I’m not bewildered by his dumping a good woman, his first wife, because at that time there was a lot of pussy around. She mentions an ‘affair’ but the similarity between these scenes and the Hells Angels gang bang he chronicled earlier in his career is striking. But I am bewildered by the 22 guns - all loaded - he kept for entertainment purposes.

And I’m a little surprised by the infatuation with football. I mean, this is supposed to be a writer, for gosh sakes. What I do know for sure is that Thompson kept pushing, and doing it for a long time.

He pushed his body - clearly his constitution was too strong for his own health - as hard as he pushed the boundaries of journalism. His switch to Gonzo (Fear and Loathing in Las Vegas (1972)) was a result of his involvement in the Berkeley subculture in the early 1960s.

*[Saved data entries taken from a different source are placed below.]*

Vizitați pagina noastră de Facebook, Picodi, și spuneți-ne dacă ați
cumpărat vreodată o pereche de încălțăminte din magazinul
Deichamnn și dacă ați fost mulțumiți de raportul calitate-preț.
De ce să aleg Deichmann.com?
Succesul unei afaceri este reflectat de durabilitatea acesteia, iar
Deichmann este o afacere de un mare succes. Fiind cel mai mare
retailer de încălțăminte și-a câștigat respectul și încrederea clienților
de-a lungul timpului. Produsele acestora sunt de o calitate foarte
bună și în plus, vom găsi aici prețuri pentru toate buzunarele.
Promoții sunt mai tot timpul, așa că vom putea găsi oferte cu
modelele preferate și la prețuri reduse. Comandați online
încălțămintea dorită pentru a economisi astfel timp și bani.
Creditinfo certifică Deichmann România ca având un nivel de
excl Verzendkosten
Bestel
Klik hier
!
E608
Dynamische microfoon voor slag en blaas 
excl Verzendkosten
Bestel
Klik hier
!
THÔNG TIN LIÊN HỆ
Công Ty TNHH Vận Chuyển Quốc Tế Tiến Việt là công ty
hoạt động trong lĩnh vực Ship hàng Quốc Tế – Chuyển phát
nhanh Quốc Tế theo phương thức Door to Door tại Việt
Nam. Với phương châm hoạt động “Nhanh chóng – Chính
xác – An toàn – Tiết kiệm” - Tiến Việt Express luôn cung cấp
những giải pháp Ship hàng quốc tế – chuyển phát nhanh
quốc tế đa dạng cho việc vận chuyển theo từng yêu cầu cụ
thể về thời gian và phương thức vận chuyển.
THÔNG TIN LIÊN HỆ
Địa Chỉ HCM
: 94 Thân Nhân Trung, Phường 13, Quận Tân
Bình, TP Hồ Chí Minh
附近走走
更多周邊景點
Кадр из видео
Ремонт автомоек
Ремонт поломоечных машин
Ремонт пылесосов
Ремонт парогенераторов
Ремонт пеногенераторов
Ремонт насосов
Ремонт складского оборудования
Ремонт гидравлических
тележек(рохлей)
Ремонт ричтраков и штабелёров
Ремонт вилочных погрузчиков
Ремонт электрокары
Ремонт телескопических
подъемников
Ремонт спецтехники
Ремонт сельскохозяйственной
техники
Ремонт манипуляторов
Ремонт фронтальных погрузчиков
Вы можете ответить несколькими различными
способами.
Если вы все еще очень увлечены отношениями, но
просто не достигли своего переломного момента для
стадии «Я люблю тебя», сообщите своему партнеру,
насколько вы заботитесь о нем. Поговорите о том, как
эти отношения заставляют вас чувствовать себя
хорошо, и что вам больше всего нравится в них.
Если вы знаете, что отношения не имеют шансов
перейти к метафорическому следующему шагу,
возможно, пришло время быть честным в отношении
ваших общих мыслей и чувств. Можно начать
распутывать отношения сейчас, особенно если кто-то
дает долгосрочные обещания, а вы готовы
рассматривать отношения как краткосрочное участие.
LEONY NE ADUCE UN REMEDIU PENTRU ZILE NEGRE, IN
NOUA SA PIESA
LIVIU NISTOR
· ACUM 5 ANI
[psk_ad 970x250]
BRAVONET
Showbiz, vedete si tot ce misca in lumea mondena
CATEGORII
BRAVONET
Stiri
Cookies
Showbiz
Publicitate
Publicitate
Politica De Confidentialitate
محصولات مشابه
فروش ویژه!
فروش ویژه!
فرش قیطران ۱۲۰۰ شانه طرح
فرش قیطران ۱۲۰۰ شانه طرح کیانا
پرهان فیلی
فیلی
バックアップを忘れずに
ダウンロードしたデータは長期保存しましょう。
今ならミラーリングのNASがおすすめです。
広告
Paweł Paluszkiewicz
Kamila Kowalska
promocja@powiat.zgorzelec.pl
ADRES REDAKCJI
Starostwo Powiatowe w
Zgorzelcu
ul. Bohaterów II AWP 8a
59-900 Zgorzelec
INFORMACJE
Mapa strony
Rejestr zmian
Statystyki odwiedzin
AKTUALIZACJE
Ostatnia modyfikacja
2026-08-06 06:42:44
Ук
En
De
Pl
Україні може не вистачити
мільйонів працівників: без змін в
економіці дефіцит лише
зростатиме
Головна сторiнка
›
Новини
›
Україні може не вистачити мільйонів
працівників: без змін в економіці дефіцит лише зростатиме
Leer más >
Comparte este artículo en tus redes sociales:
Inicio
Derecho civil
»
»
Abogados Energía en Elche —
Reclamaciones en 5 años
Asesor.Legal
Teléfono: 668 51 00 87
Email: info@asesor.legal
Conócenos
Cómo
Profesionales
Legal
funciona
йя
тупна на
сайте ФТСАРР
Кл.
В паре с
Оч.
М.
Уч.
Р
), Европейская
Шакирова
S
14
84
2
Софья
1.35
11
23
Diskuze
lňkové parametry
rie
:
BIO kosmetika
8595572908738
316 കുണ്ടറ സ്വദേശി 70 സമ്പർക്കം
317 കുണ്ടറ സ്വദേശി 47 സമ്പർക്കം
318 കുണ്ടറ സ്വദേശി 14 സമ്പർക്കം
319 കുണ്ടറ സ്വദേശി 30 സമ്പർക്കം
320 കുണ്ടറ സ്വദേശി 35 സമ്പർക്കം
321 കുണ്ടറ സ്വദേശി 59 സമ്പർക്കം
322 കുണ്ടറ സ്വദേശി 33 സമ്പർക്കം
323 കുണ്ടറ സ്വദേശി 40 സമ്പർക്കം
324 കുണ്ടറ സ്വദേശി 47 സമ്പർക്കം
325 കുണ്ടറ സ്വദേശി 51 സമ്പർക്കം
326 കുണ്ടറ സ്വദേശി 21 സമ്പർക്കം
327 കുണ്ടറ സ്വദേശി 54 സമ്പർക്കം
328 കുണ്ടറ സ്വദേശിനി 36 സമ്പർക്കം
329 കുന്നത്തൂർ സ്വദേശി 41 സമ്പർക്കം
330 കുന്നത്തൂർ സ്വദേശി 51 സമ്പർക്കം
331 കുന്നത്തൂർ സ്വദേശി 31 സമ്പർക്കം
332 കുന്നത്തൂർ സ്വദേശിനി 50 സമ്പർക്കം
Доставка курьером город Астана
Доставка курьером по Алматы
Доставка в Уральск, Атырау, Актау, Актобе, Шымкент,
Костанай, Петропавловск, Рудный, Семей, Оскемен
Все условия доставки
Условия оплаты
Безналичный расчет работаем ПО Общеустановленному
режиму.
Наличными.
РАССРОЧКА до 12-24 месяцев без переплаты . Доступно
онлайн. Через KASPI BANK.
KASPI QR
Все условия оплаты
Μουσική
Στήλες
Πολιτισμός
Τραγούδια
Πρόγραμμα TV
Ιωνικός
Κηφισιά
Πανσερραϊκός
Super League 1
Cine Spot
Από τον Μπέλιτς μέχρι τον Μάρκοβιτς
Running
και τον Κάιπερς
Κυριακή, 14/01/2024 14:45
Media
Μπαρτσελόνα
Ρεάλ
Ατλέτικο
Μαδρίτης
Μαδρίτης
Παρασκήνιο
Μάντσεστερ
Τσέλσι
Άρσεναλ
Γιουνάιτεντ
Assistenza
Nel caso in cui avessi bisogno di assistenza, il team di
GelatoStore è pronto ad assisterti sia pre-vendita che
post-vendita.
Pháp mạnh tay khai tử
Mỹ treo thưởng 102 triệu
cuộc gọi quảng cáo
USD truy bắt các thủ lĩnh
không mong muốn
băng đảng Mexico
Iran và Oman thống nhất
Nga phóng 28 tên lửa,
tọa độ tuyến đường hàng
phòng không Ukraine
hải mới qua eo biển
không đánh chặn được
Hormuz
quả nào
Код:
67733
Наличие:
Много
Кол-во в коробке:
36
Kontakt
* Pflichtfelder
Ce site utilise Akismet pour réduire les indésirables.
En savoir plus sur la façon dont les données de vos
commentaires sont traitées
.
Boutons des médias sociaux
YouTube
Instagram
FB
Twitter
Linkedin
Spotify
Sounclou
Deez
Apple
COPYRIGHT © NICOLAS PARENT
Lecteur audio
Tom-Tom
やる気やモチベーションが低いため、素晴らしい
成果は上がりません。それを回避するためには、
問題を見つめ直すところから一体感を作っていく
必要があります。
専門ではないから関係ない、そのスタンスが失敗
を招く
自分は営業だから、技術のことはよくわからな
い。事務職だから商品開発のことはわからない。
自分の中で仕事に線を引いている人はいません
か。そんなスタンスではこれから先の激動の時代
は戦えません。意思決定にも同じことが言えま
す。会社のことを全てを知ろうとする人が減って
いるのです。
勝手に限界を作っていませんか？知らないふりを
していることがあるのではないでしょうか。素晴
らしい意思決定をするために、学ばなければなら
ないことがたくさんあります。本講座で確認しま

The routine use of hallucinogenic drugs made it easy, if he was searching for an unusual angle, to move over the line separating the alcohol abuse of the regular American community from the habits of those who try something a little more physically gratifying. Maybe the combination of a hard scrabble childhood, an iron constitution and a desire for fame through writing means that Thompson was simply a one-off.

In future I’d like to see Keanu Reeves play Thompson. They both have that rapid-fire, deadpan delivery typical of American TV broadcasters.

Overall it’s a good documentary, although the lack of captions for some of the talking heads, after their first appearance, was disconcerting. We’re not all 60 year old Americans, after all.


Anonymous said...

"And I’m a little surprised by the infatuation with football. I mean, this is supposed to be a writer, for gosh sakes."

Huh? Sport is for dumb people, is that what you mean?

Matthew da Silva said...

Sorry this is a personal thing. I'm always stupefied by the amount of sport coverage that gets produced compared with literature coverage. Apologies if i caused offence.